In the winter in early 2020, I taught a project “go as deep or stay as shallow”, which is a quote from Joshua Quittner’s Way New Journalism manifesto, an optimistic text published on Hotwired in 1995, where Quittner called to the journalist of 25 years ago not to be afraid of making links to immerse themselves in the world of hypertext and hyper images OUT there, outside of your text or publishing platform. The group I was teaching was very young. I knew I would be the first to tell them about the difference between the Internet and the WWW, the history of hypertext and hyperlink, the values of EtoE and the treasures of p2p, and of the urgency of breaking out of walled gardens, the importance of not obeying the one link Instagram allows you. I was prepared to start from the basics. What I was not prepared for was that students would ask me what I mean by the only one link that Instagram allows its users? Where is it?

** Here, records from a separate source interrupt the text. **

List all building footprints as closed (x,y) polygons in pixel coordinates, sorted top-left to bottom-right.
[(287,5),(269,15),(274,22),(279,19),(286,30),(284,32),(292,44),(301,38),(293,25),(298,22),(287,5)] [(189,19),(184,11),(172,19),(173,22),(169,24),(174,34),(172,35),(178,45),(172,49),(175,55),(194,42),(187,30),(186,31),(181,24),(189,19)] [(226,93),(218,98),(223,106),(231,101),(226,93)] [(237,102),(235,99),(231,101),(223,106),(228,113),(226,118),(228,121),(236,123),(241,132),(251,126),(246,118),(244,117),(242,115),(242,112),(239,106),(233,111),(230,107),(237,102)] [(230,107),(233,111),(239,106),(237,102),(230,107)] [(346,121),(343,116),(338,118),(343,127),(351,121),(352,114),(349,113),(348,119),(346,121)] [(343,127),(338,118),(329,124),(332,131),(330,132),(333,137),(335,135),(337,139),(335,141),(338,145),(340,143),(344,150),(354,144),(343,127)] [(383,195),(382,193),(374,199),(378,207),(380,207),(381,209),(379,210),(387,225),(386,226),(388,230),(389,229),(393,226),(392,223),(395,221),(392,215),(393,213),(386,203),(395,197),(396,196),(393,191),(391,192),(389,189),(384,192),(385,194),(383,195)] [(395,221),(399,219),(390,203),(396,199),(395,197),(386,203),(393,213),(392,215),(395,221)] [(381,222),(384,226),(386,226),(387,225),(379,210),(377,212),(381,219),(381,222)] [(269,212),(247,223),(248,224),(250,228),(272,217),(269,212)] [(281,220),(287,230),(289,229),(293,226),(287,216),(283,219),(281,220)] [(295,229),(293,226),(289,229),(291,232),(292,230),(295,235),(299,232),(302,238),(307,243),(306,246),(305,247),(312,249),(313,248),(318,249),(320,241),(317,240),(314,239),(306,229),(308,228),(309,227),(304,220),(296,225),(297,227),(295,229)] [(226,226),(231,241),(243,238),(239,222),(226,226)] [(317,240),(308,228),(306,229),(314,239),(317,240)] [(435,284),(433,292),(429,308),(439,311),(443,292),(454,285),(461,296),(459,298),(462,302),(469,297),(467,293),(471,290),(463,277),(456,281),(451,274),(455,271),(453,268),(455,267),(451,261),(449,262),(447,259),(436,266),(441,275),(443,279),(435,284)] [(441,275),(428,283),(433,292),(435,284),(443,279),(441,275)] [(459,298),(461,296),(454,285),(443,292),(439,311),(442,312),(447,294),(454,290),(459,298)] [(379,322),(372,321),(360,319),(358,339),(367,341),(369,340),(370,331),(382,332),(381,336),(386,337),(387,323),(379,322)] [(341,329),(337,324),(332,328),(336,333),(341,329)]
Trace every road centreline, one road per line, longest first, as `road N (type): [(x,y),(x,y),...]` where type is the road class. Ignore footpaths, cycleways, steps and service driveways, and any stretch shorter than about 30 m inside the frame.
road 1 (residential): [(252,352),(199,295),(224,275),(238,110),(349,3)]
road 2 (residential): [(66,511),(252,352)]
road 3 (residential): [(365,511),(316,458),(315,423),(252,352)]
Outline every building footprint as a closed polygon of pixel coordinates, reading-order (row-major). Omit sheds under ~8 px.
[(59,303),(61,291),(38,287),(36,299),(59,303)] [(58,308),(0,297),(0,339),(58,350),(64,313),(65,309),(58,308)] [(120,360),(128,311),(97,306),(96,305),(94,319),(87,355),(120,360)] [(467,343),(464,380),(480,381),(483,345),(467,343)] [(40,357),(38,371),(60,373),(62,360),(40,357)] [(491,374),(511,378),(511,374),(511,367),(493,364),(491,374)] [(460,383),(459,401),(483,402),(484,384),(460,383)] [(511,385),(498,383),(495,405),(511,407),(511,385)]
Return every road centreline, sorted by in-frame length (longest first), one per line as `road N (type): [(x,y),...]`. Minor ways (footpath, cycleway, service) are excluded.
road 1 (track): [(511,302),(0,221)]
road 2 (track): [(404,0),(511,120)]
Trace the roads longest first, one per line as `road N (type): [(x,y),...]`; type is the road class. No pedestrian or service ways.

They didn’t know about the link, they didn’t see it, and were not missing anything. I was trying to fire up a resistance against the cruel policy of Instagram, but achieved the opposite. It made Instagram even more generous in their eyes. Then I told this to an older student of mine. By “older” in this case, I mean she had already had a conversation with me about blue underlined words some semesters ago and had produced several great projects. She said that, with all due respect to all the links I made, Instagram’s policy of not allowing links is great, it helps her to stay concentrated and to see only what she wants to see.
This is not a story about young people, it is the destiny of computer users of all generations. Adapting, forgetting, delegating.